Laffitte et al.,38 for example, used the TST and T-SPOT.TB to test 50 patients with psoriasis before they were due to start anti-TNF-α therapy. Twenty-eight patients had a negative result on both tests, 12 had a positive TST result and a negative T-SPOT.TB result, and 10 patients had a positive T-SPOT.TB result (8 of these also had a positive TST). Thirty-eight patients with a negative T-SPOT.TB result did not receive prophylactic treatment and none developed TB in 4 years of follow-up. Garcovich et al.37 also screened for TB infection with the TST and QFT in 50 patients about to start anti-TNF-α therapy. None of the patients with a negative QFT result and a normal chest radiograph received prophylactic treatment, and none of them developed TB in a follow-up period of 18 months. The authors also performed screening tests during the first 12 months of biologic therapy and observed 5 QFT conversions (3 at 6 months and 2 at 12 months). TB prophylaxis was prescribed in 4 of these patients, none of whom had developed active TB at follow-up. Finally, Chiu et al.40 used QFT to screen for latent TB infection in 100 patients with psoriasis receiving biologic therapy and observed 12 positive results. For different reasons, prophylactic treatment was prescribed in just 4 of these patients. Of the 100 patients analyzed, only 1—a patient with a positive QFT result who refused prophylaxis—developed active TB.
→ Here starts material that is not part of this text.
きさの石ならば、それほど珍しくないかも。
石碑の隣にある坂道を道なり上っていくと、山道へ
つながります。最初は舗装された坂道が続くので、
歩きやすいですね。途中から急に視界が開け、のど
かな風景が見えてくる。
Little is known about the effect of immunosuppressive drugs on IGRA results, although Soborg et al.30 showed that corticosteroid treatment was associated with an increased risk of an indeterminate QFT result and a lower frequency of positive TST results. In our experience, patients with psoriasis have a higher rate of positive T-SPOT.TB and QFT results and a lower rate of indeterminate results than patients with Crohn disease.41 The differences are probably due to the different immunosuppresive agents that patients had received before starting anti-TNF-α therapy.
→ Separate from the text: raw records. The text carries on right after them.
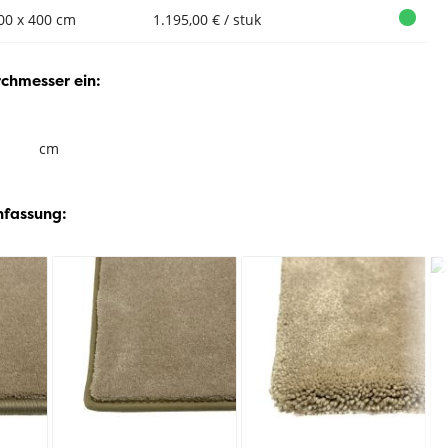
00 x 400 cm
1.195,00 € / stuk
rchmesser ein:
cm
nfassung: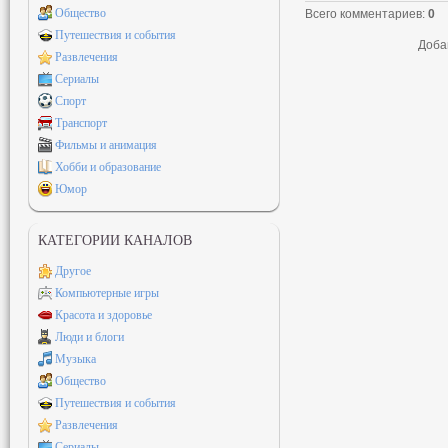
Общество
Всего комментариев
:
0
Путешествия и события
Доба
Развлечения
Сериалы
Спорт
Транспорт
Фильмы и анимация
Хобби и образование
Юмор
КАТЕГОРИИ КАНАЛОВ
Другое
Компьютерные игры
Красота и здоровье
Люди и блоги
Музыка
Общество
Путешествия и события
Развлечения
Сериалы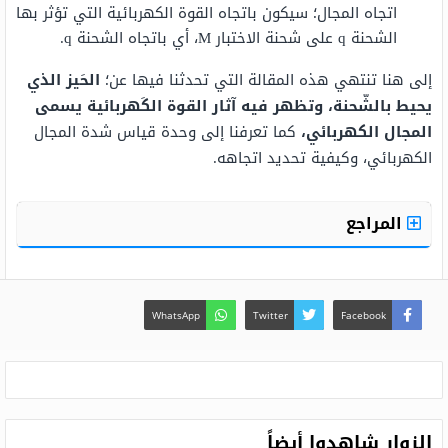
اتجاه المجال؛ سيكون باتجاه القوة الكهربائية التي تؤثر بها
الشحنة q على شحنة الاختبار M، أي باتجاه الشحنة q.
إلى هنا تنتهي هذه المقالة التي تحدثنا فيها عن؛
الحَيز الذي
يحيط بالشّحنة، وتظهر فيه آثار القوة الكَهربائية يسمى
المجال الكهربائي،
كما تعرفنا إلى وحدة قياس شدة المجال
الكهربائي، وكيفية تحديد اتجاهه.
المراجع
WhatsApp
Twitter
Facebook
الزوار شاهدوا أيضاً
Most studies attribute discordant results between IGRAs and the TST to the BCG vaccine, but positive TST and negative IGRA results have also been observed in patients who have not been vaccinated. One possible explanation for this discordance is sensitization to NTM. In fact, our group has shown that NTM exposure might explain discordant results between IGRAs and the TST.17,42

One of the challenges facing IGRA testing is to improve sensitivity without loss of specificity and to reduce the number of indeterminate results. Recent studies analyzing new biomarkers for the diagnosis of latent TB infection and active TB could open the door to the use of new antigens43,44 and testing for multiple cytokines in future generations of IGRAs.45–47

In brief, IGRAs are a promising alternative to the TST for the diagnosis of TB infection. They are not affected by the BCG vaccine or sensitization to NTM and therefore have higher specificity and sensitivity. Furthermore, they are less influenced by prior treatment with immunosuppressive agents. However, because safety must be a top priority, we recommend that patients currently being considered for anti-TNF-α therapy should be tested with both an IGRA and the TST. Nevertheless, given that both in vitro tests have high negative predicitive value, in the not so distant future, it is foreseeable that IGRAs will be used as a stand-alone test. Further studies are needed to improve our understanding of these in vitro techniques and to help in the design of individualized follow-up strategies.

This article was funded by the Spanish Health Research Fund (FIS, PI 10/00214). J Domínguez is a researcher funded by the Miguel Servet program of the Instituto de Salud Carlos III (Spain).

The authors declare that they have no conflicts of interest.